To solve the system of equations:

1. \(-x + 8y = 10\) (Equation 1)
2. \(7x + 9y = -5\) (Equation 2)

We can use either the substitution method or the elimination method. Here, I'll use the elimination method.

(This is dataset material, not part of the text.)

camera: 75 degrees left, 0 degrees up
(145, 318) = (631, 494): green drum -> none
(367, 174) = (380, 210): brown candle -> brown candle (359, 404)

First, let's multiply Equation 1 by 7 to help eliminate \(x\):

\[
7(-x + 8y) = 7(10)
\]
\[
-7x + 56y = 70 \quad \text{(Equation 3)}
\]

Now, we'll leave Equation 2 as it is and have:

3. \(-7x + 56y = 70\)
4. \(7x + 9y = -5\)

Now we can add Equation 3 and Equation 4:

\[
(-7x + 56y) + (7x + 9y) = 70 + (-5)
\]
\[
0x + 65y = 65
\]

Now we can simplify:
\[
65y = 65
\]
\[
y = 1
\]

Now that we have \(y\), we can substitute it back into Equation 1 to find \(x\):

\[
-x + 8(1) = 10
\]
\[
-x + 8 = 10
\]
\[
-x = 10 - 8
\]
\[
-x = 2
\]
\[
x = -2
\]

Thus, the solution to the system of equations is:
\[
x = -2, \quad y = 1
\]

The solution can be written as the ordered pair \((-2, 1)\).